Inequality is problematic for both political and economic reasons. Politically, it has been found to be associated with higher levels of crime and in some cases with civil conflict. In particular, horizontal inequalities between different communities may contribute to communal tensions, and in the worst cases civil war. This was the case in Kenya in 2007, when the combination of historical grievances over the warped distribution of economic opportunities and a disputed election led to a wave of civil conflict that left 1,000 people dead and 700,000 more displaced. Economically, it makes it harder for those at the wrong end of the ladder to effectively participate in the economy. As a result, inequality can place limits on entrepreneurialism and economic productivity, with negative consequences for growth.

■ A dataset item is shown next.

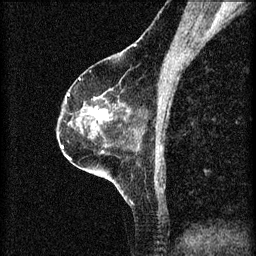
Breast MRI (dynamic contrast-enhanced), one sagittal slice; slice 39 of 60 in the series (ordered by position); 3 images stored at this slice position (order not interpretable as contrast timing); 1.5 T; TE 4.2 ms, TR 8.2 ms; 2 mm slice thickness; 256 × 256 image matrix, field of view 180 × 180 mm. Female patient, age 60 years.
Outlined on this slice (semi-automatically segmented with operator editing):
- analysis volume of interest (the breast-tissue region the enhancement analysis was run in; not a lesion): bounding box <78,96,113,131> (left, top, right, bottom; pixels)
- tumour enhancement mask (voxels above the 70 % enhancement threshold inside the analysis volume of interest): <90,98,112,121>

While many recognise the damaging impacts extreme inequality impact is having on economic growth, political accountability and social cohesion, the inequality debate has been dominated by Western policy-makers and academics. Oxfam and Oxford University are keen to examine the perspective of 'non-Western societies', which have seen the highest levels of economic growth in the past decade. This growth has the potential to end poverty and transform living standards, but not in a policy environment that creates new inequalities, and sows new divisions. The inequality extremes are felt most in the global South. It is a very real obstacle to prosperity as millions of people are unable to access health services and education, impacting their quality of life and life expectancy.
Together we are hosting a symposium to examine the causes and consequences of uneven economic growth and rising inequality between and within nations, while assessing policy solutions and charting a way forward for equity, democracy and social stability in the global south. We hope to examine solutions ranging from the role of progressive fiscal policies in redistributing income, public financing for good quality universal free health and education, decent work and wages and political participation for all.

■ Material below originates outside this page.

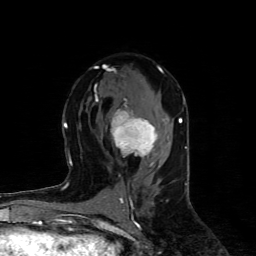
Breast MRI (dynamic contrast-enhanced), one axial slice. Slice 50 of 80 in the series (ordered by position). Cropped to one breast. Dynamic contrast-enhanced series, time point 2 of 4 at this slice position (early post-contrast). 1.5 T. TE 4.4 ms, TR 8.9 ms. 2 mm slice thickness. 256 × 256 image matrix, field of view 150 × 150 mm. Female patient.
Outlined on this slice (semi-automatically segmented with operator editing):
- enhancing-tissue mask used for the functional tumour volume (all voxels passing the contrast-enhancement thresholds inside the analysis volume; usually the tumour): bounding box (x1, y1, x2, y2) in pixels: (95, 100, 158, 165)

We do not need to accept inequality as a fact of life. A number of countries in the global south have demonstrated that it is possible to have high economic growth and reduce inequality. In Senegal, the benefits of consistent economic growth over the last two decades have led to falling inequality. Between 1994 and 2011, this moved 1 in 5 of the country's population out of poverty. One of the effective ways to reduce inequality is to make ensure that the sale of natural resources contributes benefits the countries that they come from, and is used to provide important public services such as healthcare and education. Another is to move towards a more progressive tax system that generates government revenues while placing the minimal possible burden on the worst off, and limiting the reliance of indirect sales taxes such as VAT, which often have a disproportionate impact on the poor.
Rising inequality between and within nations is one of the most pressing challenges of our time. There is an urgent need to learn from recent experiences of rising inequality and its effects in Africa and elsewhere in the global South. To do this, we are bringing together leading experts - academics, policy experts, political leaders and campaigners - to work out how to tackle inequality and how to prevent it's most negative consequences.